======== TEXTE D'ÉTUDE

Aujourd’hui, on part à la recherche des oeuvres spoliées dans les musées de la région.
Cette newsletter a été envoyée à nos inscrit·es le 29 octobre 2024.
En 2017, Emmanuel Macron promettait de réunir « d’ici cinq ans, les conditions pour des restitutions temporaires ou définitives du patrimoine africain ». En Nouvelle-Aquitaine, où une part importante de ce patrimoine est préservée, les musées passent à l’action. Cet été, le musée d’Angoulême a renvoyé une quarantaine de pièces archéologiques au Cameroun.
Dans cette newsletter, vous découvrirez quels sont ces objets volés, les enjeux éthiques qui entourent leur restitution, et les initiatives concrètes qui visent à décoloniser les musées néo-aquitains.
Le Coup de Loupe
C’est quoi ces « objets volés » ?
Bijoux, instruments du quotidien, restes humains… Ces « objets volés » désignent des pièces acquises dans le contexte de la domination coloniale en Afrique. « On parle d’objets volés quand le contexte de l’obtention rend impossible le consentement », développe Clarisse Gomis, secrétaire générale de l’association girondine Mémoires et Partages qui promeut un travail de mémoire sur la colonisation.
Tous les biens culturels en Europe ne sont donc pas des « objets volés ». Ce point est au cœur du rapport Restituer le patrimoine africain rédigé en 2018 par Felwine Sarr et Bénédicte Savoy, à la demande d’Emmanuel Macron. Ce document préconise la restitution des œuvres acquises lors des conquêtes militaires, des missions scientifiques, ou encore des objets entrés illicitement dans les collections après les indépendances de 1960.
Mais comment déterminer l’origine de ces objets ? C’est le casse-tête auquel se frottent de nombreuses institutions face au manque de sources. Pour faciliter cette tâche, l’Institut national d’histoire de l’art (INHA) et le musée d’Angoulême ont créé en 2021 une carte en ligne des collections africaines et de leurs archives. Ainsi en Nouvelle-Aquitaine, 42 musées possèdent des pièces originaires du continent africain.

================

§ CONSIGNE
Continuez le texte ci-dessus sur les objets africains volés gardés dans les musées de Nouvelle-Aquitaine, à partir de sa dernière phrase.

======== DONNÉES FOURNIES

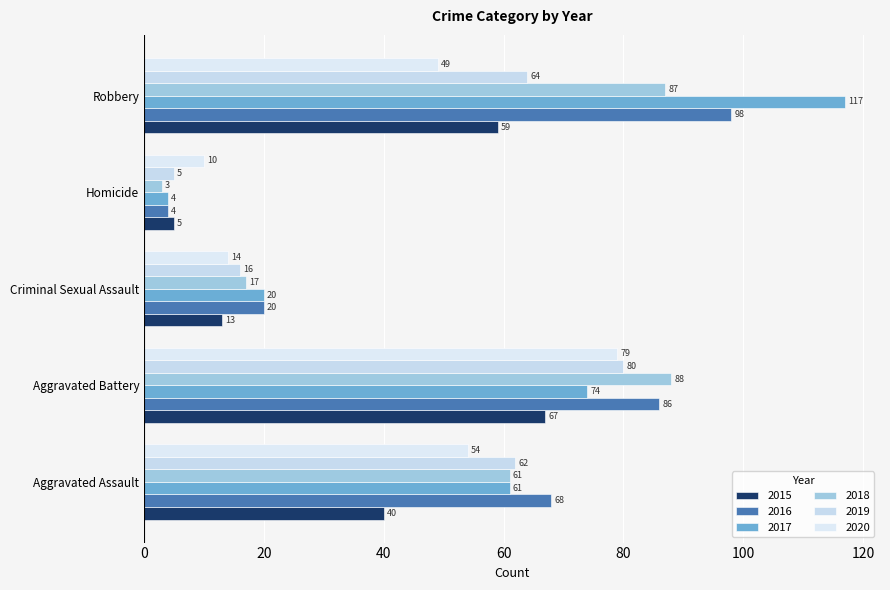

Is the value of 2016 at Homicide greater than the value of 2020 at Robbery?

No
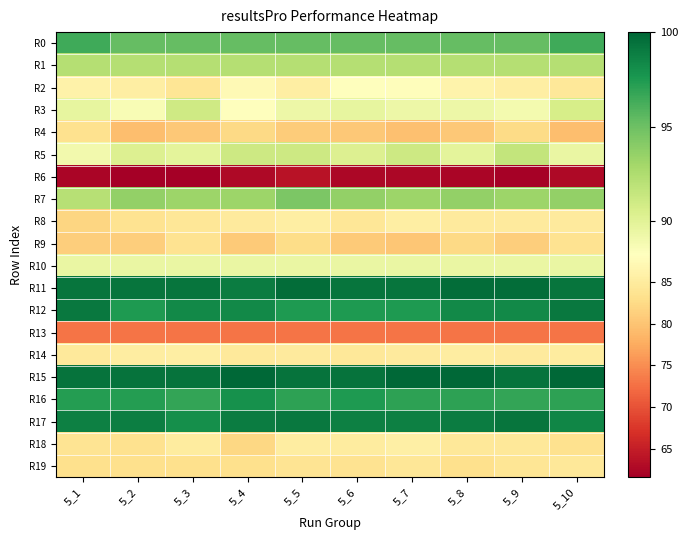

Rank the series by their maximum value, from highest to lowest.

R15, R11, R17, R12, R16, R0, R7, R1, R5, R3, R10, R2, R18, R14, R8, R19, R9, R4, R13, R6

================

§ RÉPONSE
Pourquoi les musées en Nouvelle-Aquitaine ont-ils autant d’objets africains ?
La présence importante d’objets africains dans les musées de Nouvelle-Aquitaine s’explique en partie par son passé colonial. « La région comptait quatre ports stratégiques : Bordeaux, La Rochelle, Rochefort et Bayonne. Ensemble, ils ont accueilli plus de 1 400 expéditions, servant de portes d’entrée et de sortie pour le territoire français », explique Clarisse Gomis de Mémoires et Partages. « De grandes expéditions sont passées par la Nouvelle-Aquitaine, notamment celle de Pierre Savorgnan de Brazza, fondateur de la ville de Brazzaville au Congo. » Bordeaux, en particulier, s’est imposé comme le deuxième port négrier de France, devenant un carrefour clé des échanges entre l’Europe et ses colonies.
Cette dynamique a également conduit de nombreux chercheurs, ethnologues et archéologues à s’installer dans la région, contribuant à l’enrichissement des collections muséales par leurs dons. C’est le cas du musée d’Angoulême, qui détient aujourd’hui la deuxième plus grande collection d’objets africains en France. En 1934, il a reçu plus de 3 200 objets, dont 65 % sont d’origine subsaharienne, grâce au legs du docteur Jules Lhomme. « Ce sont des pistes de réflexion, nous en sommes encore au début de nos recherches pour comprendre comment des villes éloignées de l’océan, comme Angoulême, ont pu rassembler autant d’objets », précise Émilie Sallabery, directrice du musée d’Angoulême.
Est-ce que c’est la fin des collections africaines dans les musées français ?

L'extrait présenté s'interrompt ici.